**Directions:**
**1.** Reproduce the passage of the fybrik logging guidelines from "Errors should always" up to and including "be used sparingly.".
**2.** Answer these questions from the fybrik logging guidelines:
(a) Which logging library does the fybrik control plane use for its golang components?
(b) Which function converts golang structures to json for inclusion in the log?
(c) Which log level is typically used during testing?
**3.** Condense the paragraph of the fybrik logging guidelines that begins "The choice of a log level" into a shorter version that keeps its main facts.

----- Page excerpt

The fybrik control plane uses zerolog for its golang components, and provides a library of fybrik specific helper functions to be used with it. Examples of how to use zerolog: https://github.com/rs/zerolog/blob/master/log_example_test.go
TBD - fybrik logging helper functions for python and java.
Log Entry Verbosity
The choice of a log level should take into account in which environments the logged information is relevant: production, testing, or development. Although the administrator can configure the verbosity as desired, the following are typical configurations for the different environments.
Errors should always be logged, and preferably with as much information as possible. To this end, the function
LogStructure in in pkg/logging/logging.go converts golang structures to json for inclussion in the log. Please note that panic and fatal should be used sparingly.
- panic (zerolog.PanicLevel, 5) - Errors that prevent the component from operating correctly and handling requests Ex: fybrik control plane did not deploy correctly Ex: Data plane component crashed and cannot handle requests
- fatal (zerolog.FatalLevel, 4) - Errors that prevent the component from successfully completing a particular task Ex: fybrikapplication controller cannot generate a plotter Ex: Arrow/Flight server used to read data cannot access data store
- error (zerolog.ErrorLevel, 3) - Errors that are not fatal nor panic, but that the user / request initiator is made aware of (typical production setting for stable solution) Ex: Dataset requested in fybrikapplication.spec is not allowed to be used Ex: Query to Arrow/Flight server used to read data returns an error because of incorrect dataset ID
- warn (zerolog.WarnLevel, 2) - Errors not shared with the user / request initiator, typically from which the component recovers on its own
All of the previous plus: - info (zerolog.InfoLevel, 1) - High level health information that makes it clear the overall status, but without much detail (highest level used in production)
All of the previous plus: - debug (zerolog.DebugLevel, 0) - Additional information needed to help identify problems (typically used during testing)

----------
----- Entries supplied

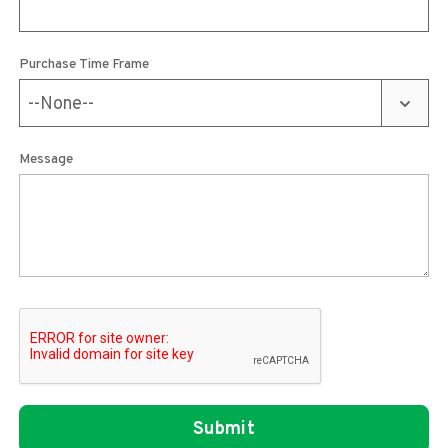
Purchase Time Frame
Message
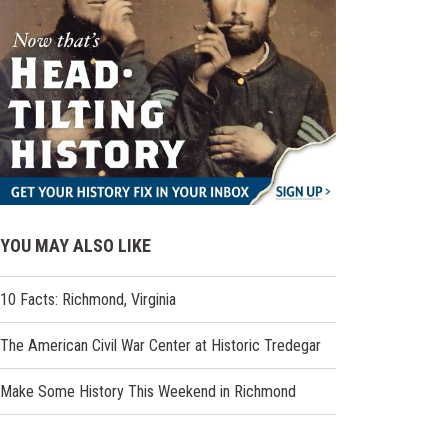
YOU MAY ALSO LIKE
10 Facts: Richmond, Virginia
The American Civil War Center at Historic Tredegar
Make Some History This Weekend in Richmond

----------

**Outputs for the tasks:**
**1.**
Errors should always be logged, and preferably with as much information as possible. To this end, the function
LogStructure in in pkg/logging/logging.go converts golang structures to json for inclussion in the log. Please note that panic and fatal should be used sparingly.

**2.**
(a) zerolog
(b) LogStructure
(c) debug (zerolog.DebugLevel, 0)

**3.** Choose a log level based on where the logged information matters: production, testing, or development. The administrator can set verbosity freely, but each environment has a typical configuration.